The sector hit hardest by U.S. tariff threats just gave Canada its best growth print in years.
Real GDP rose 0.2% in February. The country is on track for about 1.7% annual growth in the first quarter. The data came from Statistics Canada on April 30.
That's a sharp bounce after a soft end to 2025. It also lands while the Bank of Canada is weighing its next rate move.
Factories Led The Gain
Goods-making firms grew 0.4% in February.
Factories did most of the heavy lifting. The factory sector rose 1.8% in the month. That was the biggest monthly gain in factories since January 2023.
The bounce was wide.
Machinery makers added 8.7%. Transport gear rose 5.5%. Cars and parts climbed 9.8%.

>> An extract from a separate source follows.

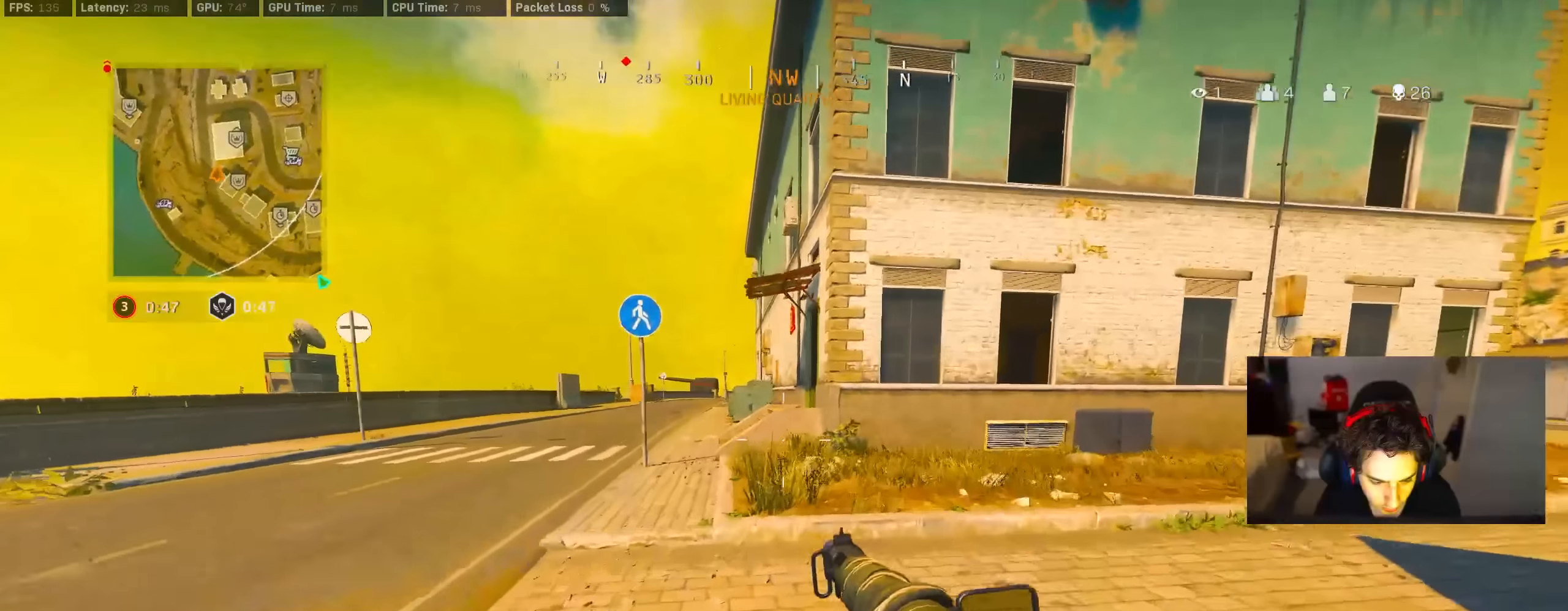
{"buttons": [], "left_stick": "up", "right_stick": "center", "events": [[67, "TRIANGLE", "down"], [300, "TRIANGLE", "up"], [367, "TRIANGLE", "down"], [434, "TRIANGLE", "up"]]}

Inside that car number, the gain was even sharper. Vehicle assembly itself jumped 20.4%. Parts rose 4.2%.
Several Ontario car plants drove the rebound. They had been shut for retooling in January. They ramped back up in February.

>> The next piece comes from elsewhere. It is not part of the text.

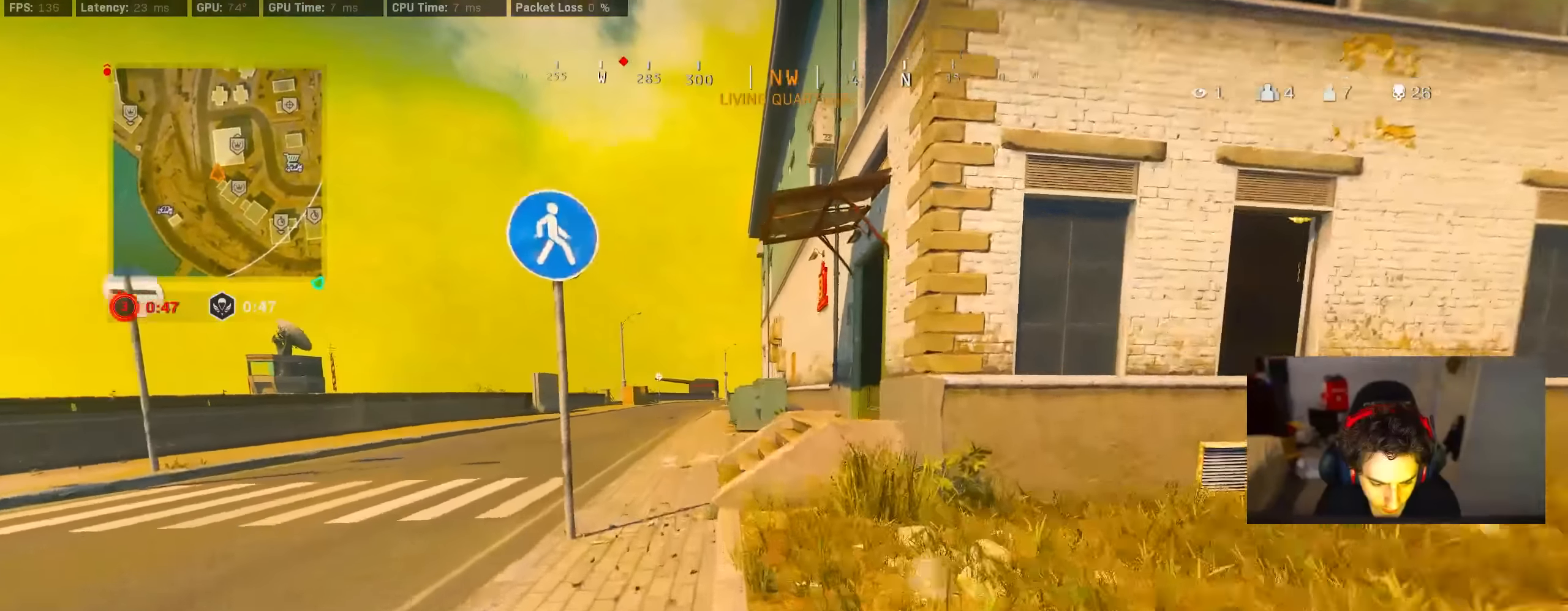
{"buttons": [], "left_stick": "up", "right_stick": "right", "events": [[184, "right_stick", "right"], [300, "CROSS", "down"], [400, "CROSS", "up"], [400, "right_stick", "center"], [467, "right_stick", "right"]]}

That came as U.S. car output rose at the same time, which lifted exports of cars and parts.
This matters because factories have been the most exposed sector to U.S. tariff stress. The sector had been sliding for months. February flipped that.
What Else Moved The Print
Wholesale trade rose 0.9% as auto supply bottlenecks eased. The gain almost fully offset January's drop.
Car parts wholesalers were up 6.1%. Food and drink wholesalers were up 2.7%. Drug wholesalers were up too.
Wholesale trade tracks goods on the move. So a strong wholesale month often points to a strong factory month, which is exactly what landed.
Truck transport rose 2.3%. That was its biggest gain since March 2021. It tracked the same auto rebound.
Rail freight added 1.6%, helped by higher potash and canola loads.
Oil and gas output added 0.4%. Oil sands work slipped 1.7% on plant maintenance in Alberta. Crude pumped in Saskatchewan and Newfoundland made up the gap.
Two things weighed on the print.
The public sector fell 0.3%. Schools and city offices both shrank.
Arts and sports fell 2.5%. The NHL paused for two weeks for the Milano-Cortina 2026 Winter Olympics. Spectator sports activity dropped with it.
What To Watch
Statistics Canada flagged a flat read for March in its early estimate.
Wholesale and transport gains were canceled out by drops in retail and mining. The full Q1 print lands May 29.
The data suggest the economy expanded 0.4% in Q1. That works out to about 1.7% on an annual basis.
The Bank of Canada has been cautious. Tariff stress has clouded the outlook. A clean rebound print could give the bank room to hold rates steady at its next meeting.
A weaker print could push the bank back toward cuts.
Investors are also watching the auto sector closely. Ontario plants are tied to U.S. demand. If U.S. car output slows, the rebound fades fast.
If 1.7% holds, it's a clean bounce number for the Bank of Canada to chew on. A weak handoff into Q2 would change that story fast.